Bag of words training and testing opencv, matlab

14,802

Solution 1

Local features

When you work with SIFT, you usually want to extract local features. What does that means? You have your image and from this image you will locate points from which you will extract local feature vectors. A local feature vector is just a vector consisting of numerical values that describes the visual information of the image region from which it was extracted. Although the number of local feature vectors that you can extract from image A does not need to be the same as the number of feature vectors that you can extract from image B, the number components of a local feature vector (i.e. its dimensionality) is always the same.

Now, if you want to use your local feature vectors to classify images you have a problem.
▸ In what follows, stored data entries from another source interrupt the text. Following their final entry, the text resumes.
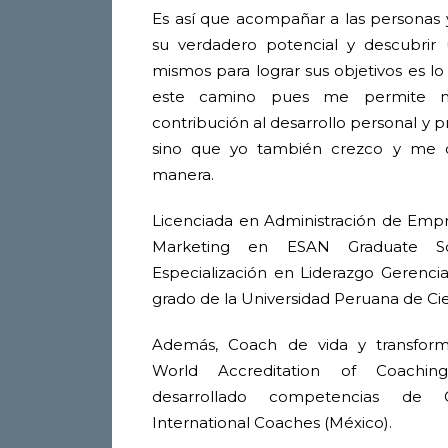
Es así que acompañar a las personas y
su verdadero potencial y descubrir 
mismos para lograr sus objetivos es lo
este camino pues me permite n
contribución al desarrollo personal y p
sino que yo también crezco y me d
manera.
Licenciada en Administración de Emp
Marketing en ESAN Graduate S
Especialización en Liderazgo Gerencia
grado de la Universidad Peruana de Cie
Además, Coach de vida y transforma
World Accreditation of Coachin
desarrollado competencias de
International Coaches (México).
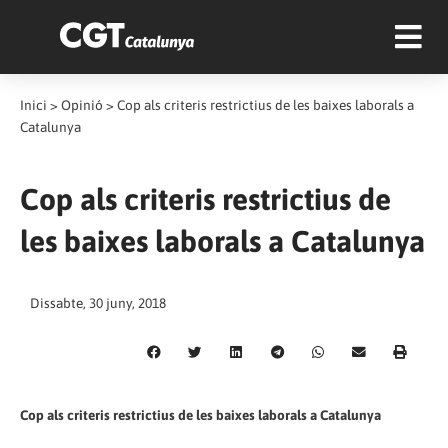
Inici
>
Opinió
>
Cop als criteris restrictius de les baixes laborals a
Catalunya
Cop als criteris restrictius de
les baixes laborals a Catalunya
Dissabte, 30 juny, 2018
Cop als criteris restrictius de les baixes laborals a Catalunya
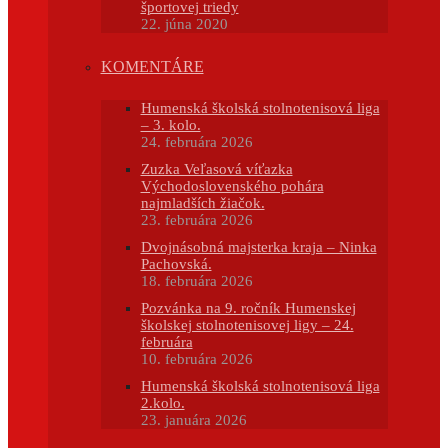
športovej triedy
22. júna 2020
KOMENTÁRE
Humenská školská stolnotenisová liga
– 3. kolo.
24. februára 2026
Zuzka Veľasová víťazka
Východoslovenského pohára
najmladších žiačok.
23. februára 2026
Dvojnásobná majsterka kraja – Ninka
Pachovská.
18. februára 2026
Pozvánka na 9. ročník Humenskej
školskej stolnotenisovej ligy – 24.
februára
10. februára 2026
Humenská školská stolnotenisová liga
2.kolo.
23. januára 2026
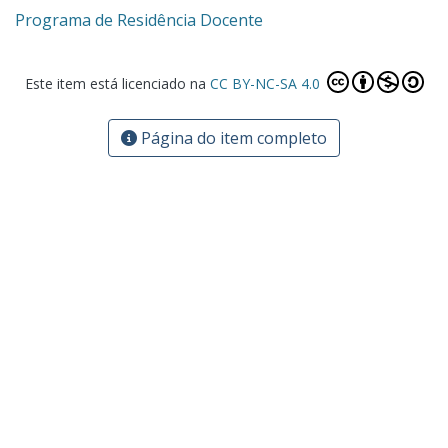
Programa de Residência Docente
Este item está licenciado na
CC BY-NC-SA 4.0
Página do item completo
In traditional image classification, each image is described by a global feature vector, which, in the context of machine learning, can be seen as a set of numerical attributes. However, when you extract a set of local feature vectors you don't have a global representation of each image which is required for image classification. A technique that can be employed to solve this problem is the bag of words, also known as bag of visual words (BoW).

Bag of visual words

Here's the (very) simplified BoW algorithm:

  1. Extract the SIFT local feature vectors from your set of images;

  2. Put all this local feature vectors into a single set. At this point you don't even need to store from which image each local feature vector was extracted;

  3. Apply a clustering algorithm (e.g. k-means) over the set of local feature vectors in order to find centroid coordinates and assign an id to each centroid. This set of centroids will be your vocabulary;

  4. The global feature vector will be a histogram that counts how many times each centroid occurred in each image. To compute the histogram find the nearest centroid for each local feature vector.

Image Classification

Here I am assuming that your problem is the following:

You have as input a set of labeled images and a set of non-labeled images which you want to assign a label based on its visual appearance. Suppose your problem is to classify landscape photography. You image labels could be, for example, “mountains”, “beach” or “forest”.
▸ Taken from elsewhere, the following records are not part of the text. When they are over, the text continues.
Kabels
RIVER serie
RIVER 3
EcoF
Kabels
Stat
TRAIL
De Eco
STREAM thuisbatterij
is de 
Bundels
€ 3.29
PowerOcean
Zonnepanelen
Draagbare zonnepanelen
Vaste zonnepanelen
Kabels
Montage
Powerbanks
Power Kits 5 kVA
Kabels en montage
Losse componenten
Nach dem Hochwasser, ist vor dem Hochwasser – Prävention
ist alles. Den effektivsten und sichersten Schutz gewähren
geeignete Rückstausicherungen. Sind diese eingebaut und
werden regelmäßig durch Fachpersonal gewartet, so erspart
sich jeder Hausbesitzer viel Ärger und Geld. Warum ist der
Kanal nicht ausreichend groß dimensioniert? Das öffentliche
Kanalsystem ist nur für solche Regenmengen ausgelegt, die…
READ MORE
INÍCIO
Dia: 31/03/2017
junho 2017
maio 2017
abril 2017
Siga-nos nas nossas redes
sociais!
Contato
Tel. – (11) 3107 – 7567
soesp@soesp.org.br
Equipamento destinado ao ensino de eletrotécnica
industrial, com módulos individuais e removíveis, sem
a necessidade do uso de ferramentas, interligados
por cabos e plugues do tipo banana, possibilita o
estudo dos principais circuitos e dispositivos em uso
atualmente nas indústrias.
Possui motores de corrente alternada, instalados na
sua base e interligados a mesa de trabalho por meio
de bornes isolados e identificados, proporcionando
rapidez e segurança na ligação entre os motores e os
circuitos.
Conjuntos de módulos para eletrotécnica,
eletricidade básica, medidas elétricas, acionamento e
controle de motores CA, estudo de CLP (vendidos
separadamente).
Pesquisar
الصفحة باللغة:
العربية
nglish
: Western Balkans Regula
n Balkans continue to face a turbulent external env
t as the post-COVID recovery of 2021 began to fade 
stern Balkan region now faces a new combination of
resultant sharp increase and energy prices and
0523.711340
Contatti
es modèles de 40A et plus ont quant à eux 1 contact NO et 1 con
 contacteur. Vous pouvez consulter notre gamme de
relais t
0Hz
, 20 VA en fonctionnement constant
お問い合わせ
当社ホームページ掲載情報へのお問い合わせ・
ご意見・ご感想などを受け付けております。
The global feature vector extracted from each image (i.e. its bag of visual words) can be seen as a set of numerical attributes. This set of numerical attributes representing the visual characteristics of each image and the corresponding image labels can be used to train classifier. For example, you could use a data mining software such as Weka, which has an implementation of SVM, known as SMO, to solve your problem.

Basically, you only have to format the global feature vectors and corresponding image labels according to the ARFF file format, which is, basically, a CSV of global feature vectors followed by image label.

Solution 2

Here's a very good article introducing Bag of Words model for classification using OpenCV v2.2. http://app-solut.com/blog/2011/07/the-bag-of-words-model-in-opencv-2-2/

A follow-up article on using Normal Bayes Classifier for image categorization. http://app-solut.com/blog/2011/07/using-the-normal-bayes-classifier-for-image-categorization-in-opencv/

Also includes a ~200-line code demo on Caltech-256 dataset is available. http://code.google.com/p/open-cv-bow-demo/downloads/detail?name=bowdemo.tar.gz&can=2&q=

Here's something to get a intuitive feel of the process of Image Classification: http://www.robots.ox.ac.uk/~vgg/share/practical-image-classification.htm

Really helped me clarify a lot of questions. I hope it helps someone. :)

Share:
14,802
Mario
Author by

Mario

I'm Mario, I'm a student, I like programming but I'm not good at it. I'm trying to do my best to be a good programmer.

Updated on June 07, 2022

Comments

  • Mario
    Mario almost 2 years

    I'm implementing Bag Of Words in opencv by using SIFT features in order to make a classification for a specific dataset. So far, I have been apple to cluster the descriptors and generate the vocabulary. As I know, I have to train SVM ... but i have some questions which i'm really confused about them. The major problem is the concept behind the implementations, these are my questions:

    1- When I extract the features and then create the vocabulary, shall I extract the features for all the objects (let's say 5 objects)and put them in one file, so I make all of them in a one vocabulary file that has all the words? and how I will separate them later on when I do the classification?

    2- How to implement the SVM? I know the functions that are used in openCV but how?

    3- I can do the work in MATLAB, which I mean the implementation of the SVM training, but is there any code available that can guide me through my work? I have seen the code used by Andrea Vedaldi, here but he is working only with one class each time and another issue that he is not showing how to create the .mat file that he's using in his exercises. All other implementations that I could find, they are not using SVM. So, can you guide in this point too!

    Thank you

  • Alceu Costa
    Alceu Costa almost 12 years
    The answer is still incomplete. I will try to complete it tomorrow.
  • Mario
    Mario almost 12 years
    I'm waiting for you to finish it
  • Mario
    Mario almost 12 years
    So far, I have done 3 out of 4 steps, and I know that i have to create the histogram .. But I really need to know more about the training and the testing part for the classification,, it's really amazing what's you written so far..
  • Mario
    Mario over 11 years
    I didn't know you edit this for really long time, because I got no notification, it's such brilliant answer which declare to me so many question were going through my mind.... Anyways, I have few question to ask, they might be useful for me and other people..
  • Mario
    Mario over 11 years
    the questions, I have made what you said about the histogram, I have a create a file that contains a codebook words which is a vector of 100*128 from SIFT features for 10 images, i made it 100 words because i wanna do simple ones then update it later with my work,,, so my question is, these words let's say for object "car" can I train them and assume them as positive samples? "as very simple training only 2 classes and the second class will let's say motorbike".. so I have to make another histogram file and train against the first one?
  • Mario
    Mario over 11 years
    the second question, why I have to make ARFF file format, I can simply label it in matlab, the first histogram file is class "1" and the second is class "2", is that possible??